Somebody else's comment on facebook:
For 13 centuries, the church did not permit women to be ministers of any kind in the church. Like Rosie, I believe that the church was wrong in this regard, but it is a practice that has become hallowed by tradition and his dear by many whose Christian faith I do not challenge. The role of women ministers has changed in the last 50 years. First women could become lay readers in the 1960s, then deacons in the 1980s, priests in the 1990s, and almost certainly bishops soon. In the context of 13 centuries, 50 years is a fairly short time. It is not that women ministers are second-class citizens. It is just that we are in a transitional period while the whole church comes to accept the new reality.

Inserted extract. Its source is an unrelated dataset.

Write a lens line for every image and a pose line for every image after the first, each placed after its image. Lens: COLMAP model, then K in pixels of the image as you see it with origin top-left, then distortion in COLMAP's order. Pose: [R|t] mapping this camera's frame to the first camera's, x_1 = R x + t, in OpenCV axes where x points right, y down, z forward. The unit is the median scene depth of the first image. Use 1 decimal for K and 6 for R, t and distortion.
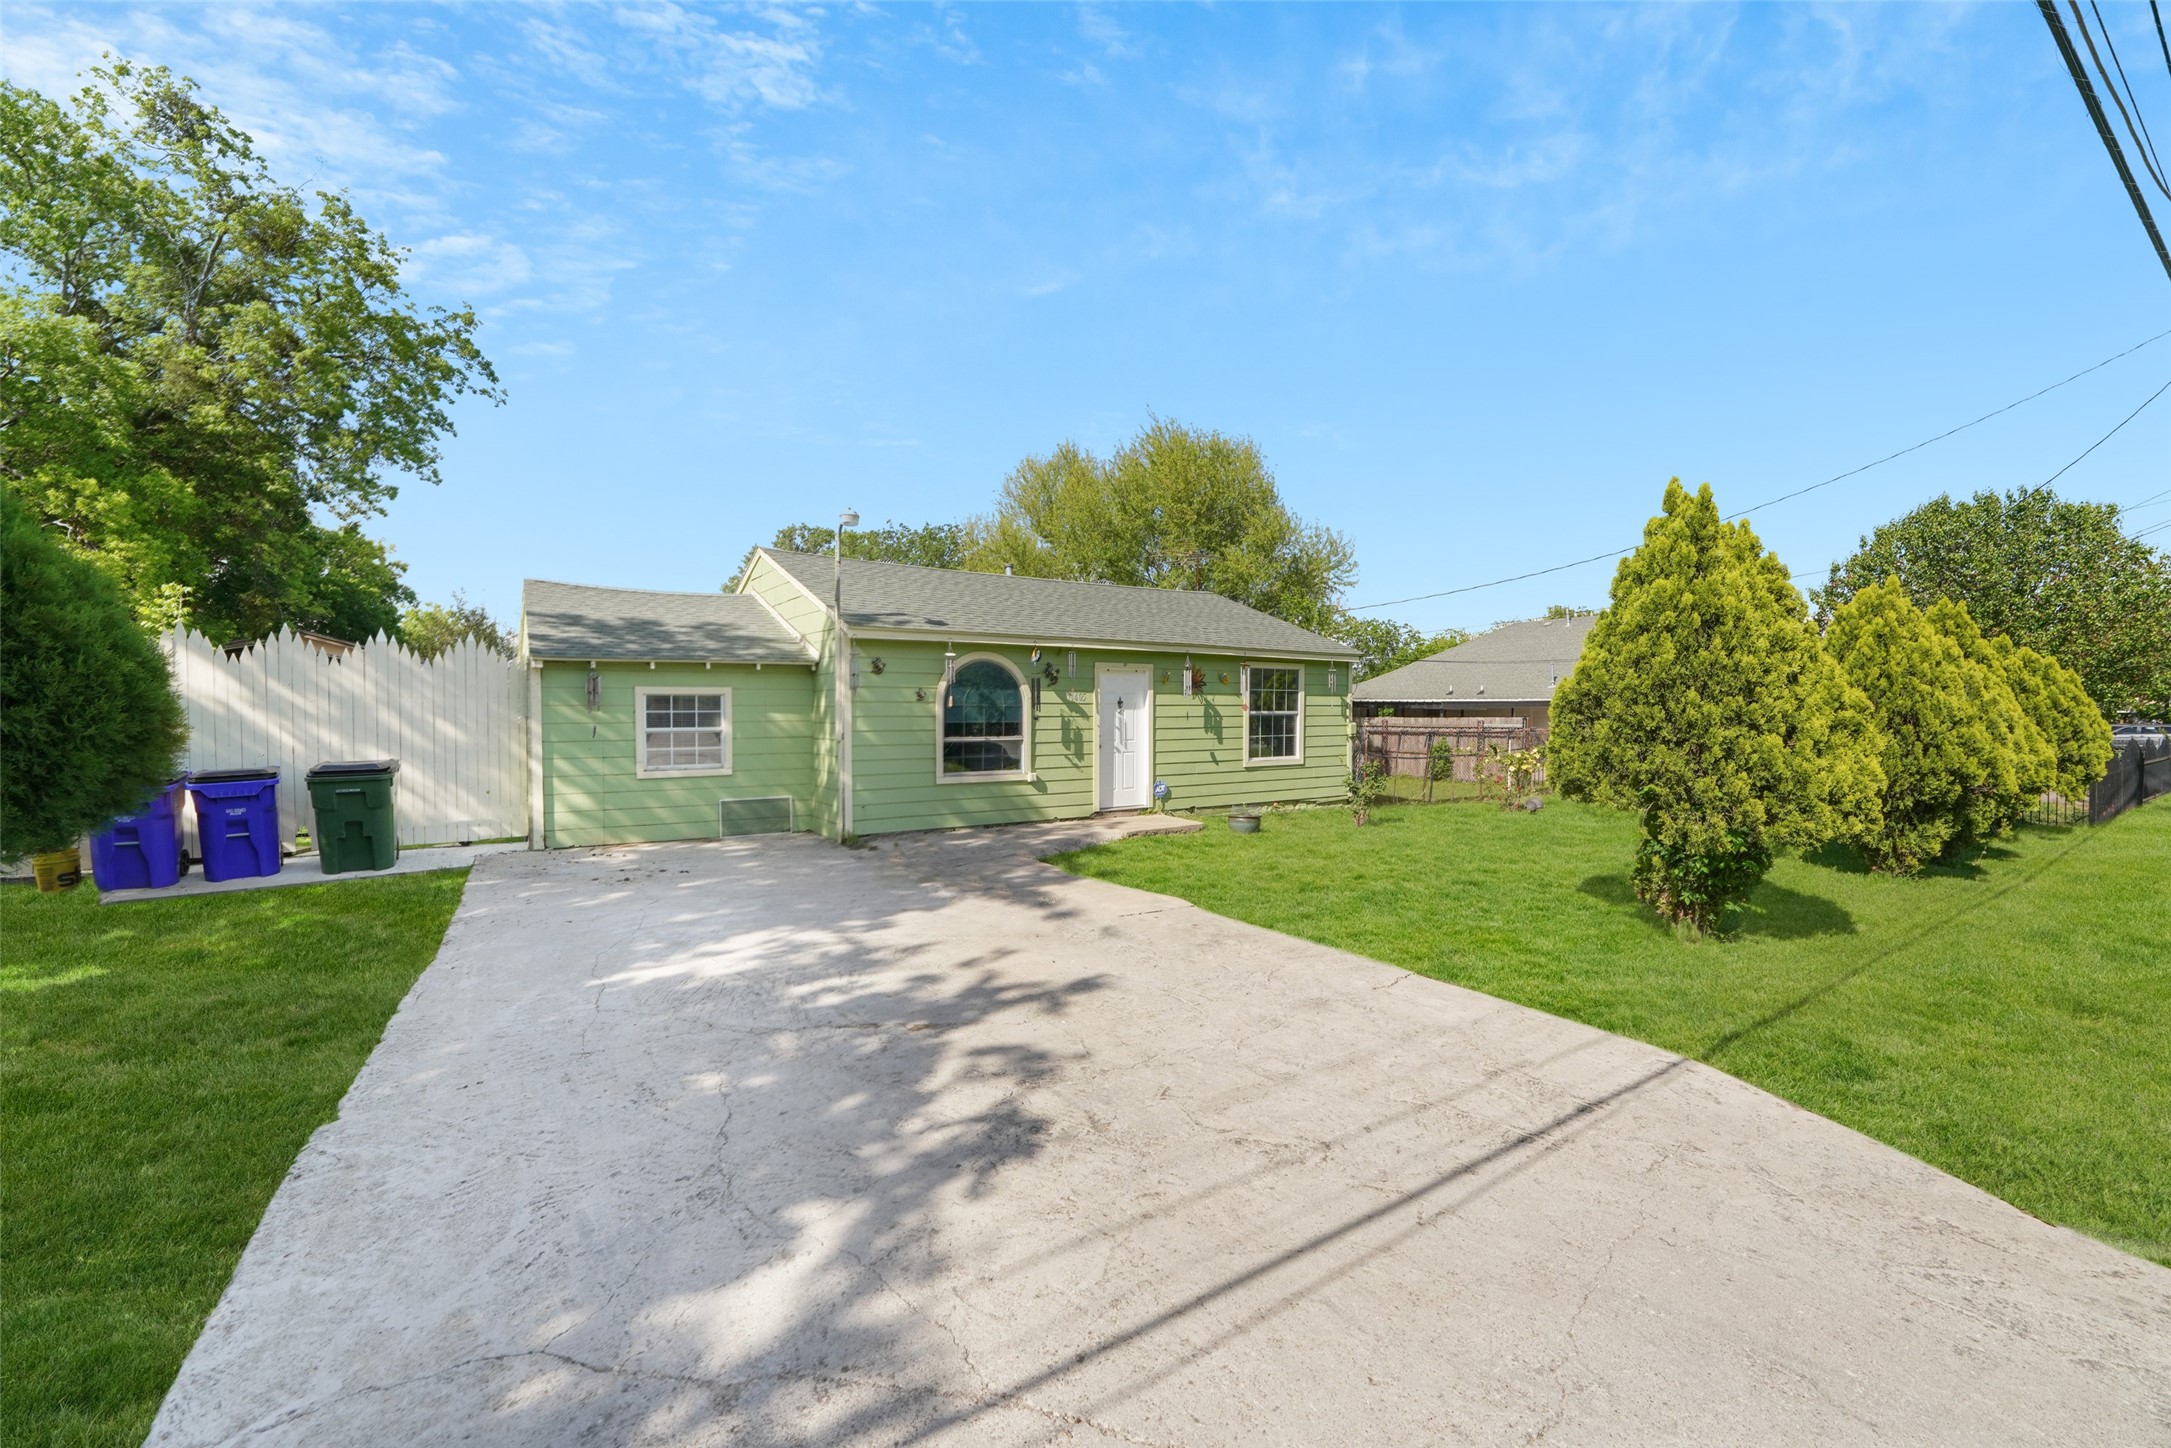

The reason why women had no role in the Church for 13 Centuries was because they were regarded as second class citizens. In fact, up until 1928 in the UK they were not really citizens at all. Yes, it is a tradition - a tradition of inequality, injustice and, in too great a part, misogyny. Christ occasionally paid lip service to tradition but, when it came to the crunch, he was would completely ignore it if it was getting in the way of bringing in the Kingdom of God. We are not talking about not having flowers in the church during Lent, we are talking about recognising God in women, we are talking about the worth of women. Some traditions are so wrong that they need to be overturned immediately because the pain they cause to those made less by them is far greater than any pain that will be suffered by those who will mourn the loss of the tradition. It is like the pain of the child suffering from lung cancer compared to the pain of inconvenience endured by the person no longer allowed to smoke in restaurants. It is a pain based on a situational reality rather than a pain based on a philosophical viewpoint. Too many women with vocations have died without realising their vocations since the Church started pussyfooting its way to accepting women as being equal in Christ to men. This torture has to stop.